Zom 100: Bucket List of the Dead tries its best to be a social commentary. When there’s a lot to pack in for one film, this work misses its mark as too many ideas are spilling over. One such arc is when the lead meets his boss again later on in the film, and the tale acts like nothing has changed, before the outbreak. As a result, I’m more inclined to read the manga written by Haro Aso and illustrated by Kotaro Takata to find what got edited out. When this tale is a long-running series in that version, I want to see how the characters have developed.

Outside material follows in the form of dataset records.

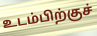
உடம்பிற்குச்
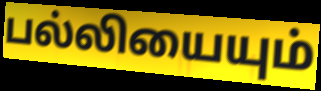
பல்லியையும்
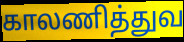
காலணித்துவ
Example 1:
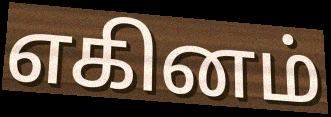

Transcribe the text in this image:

எகினம்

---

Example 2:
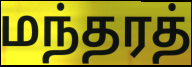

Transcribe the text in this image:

மந்தரத்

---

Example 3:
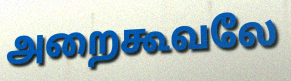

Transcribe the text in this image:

அறைகூவலே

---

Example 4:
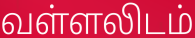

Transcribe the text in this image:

வள்ளலிடம்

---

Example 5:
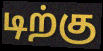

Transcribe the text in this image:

டிற்கு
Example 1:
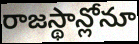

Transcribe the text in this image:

రాజస్థాన్లోనూ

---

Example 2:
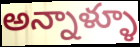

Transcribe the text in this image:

అన్నాళ్ళూ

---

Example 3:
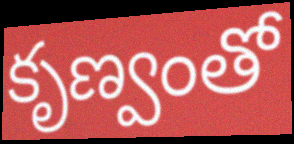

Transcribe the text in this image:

కృణ్వంతో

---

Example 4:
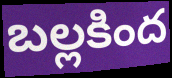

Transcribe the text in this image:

బల్లకింద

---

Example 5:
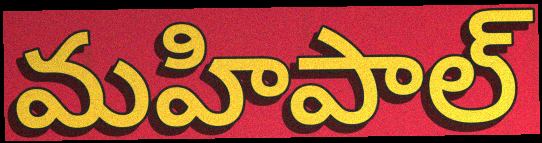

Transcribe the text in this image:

మహిపాల్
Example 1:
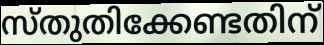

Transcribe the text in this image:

സ്തുതിക്കേണ്ടതിന്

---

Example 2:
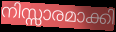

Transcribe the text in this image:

നിസ്സാരമാക്കി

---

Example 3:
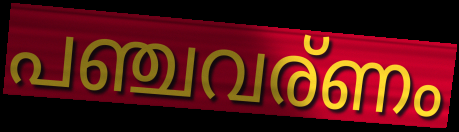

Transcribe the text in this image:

പഞ്ചവര്ണം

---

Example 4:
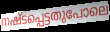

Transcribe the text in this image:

നഷ്ടപ്പെട്ടതുപോലെ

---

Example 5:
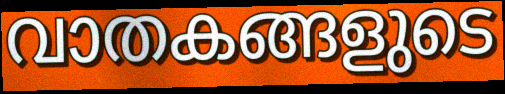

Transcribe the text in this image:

What’s compressed down for the film is very much an introduction. It’s like those clip shows where the age old question is shown as vignettes as each item gets ticked off the bucket list. When there’s an apocalypse, it’s easy to get away with those things you’ve always wanted to do but were either afraid to perform or worry about being ridiculed for.
As for whether we’ll know how many more things Akira wants to try, we’ll never know. A television series would be better than a film, so each episode can play with revealing just how this bucket list truly is.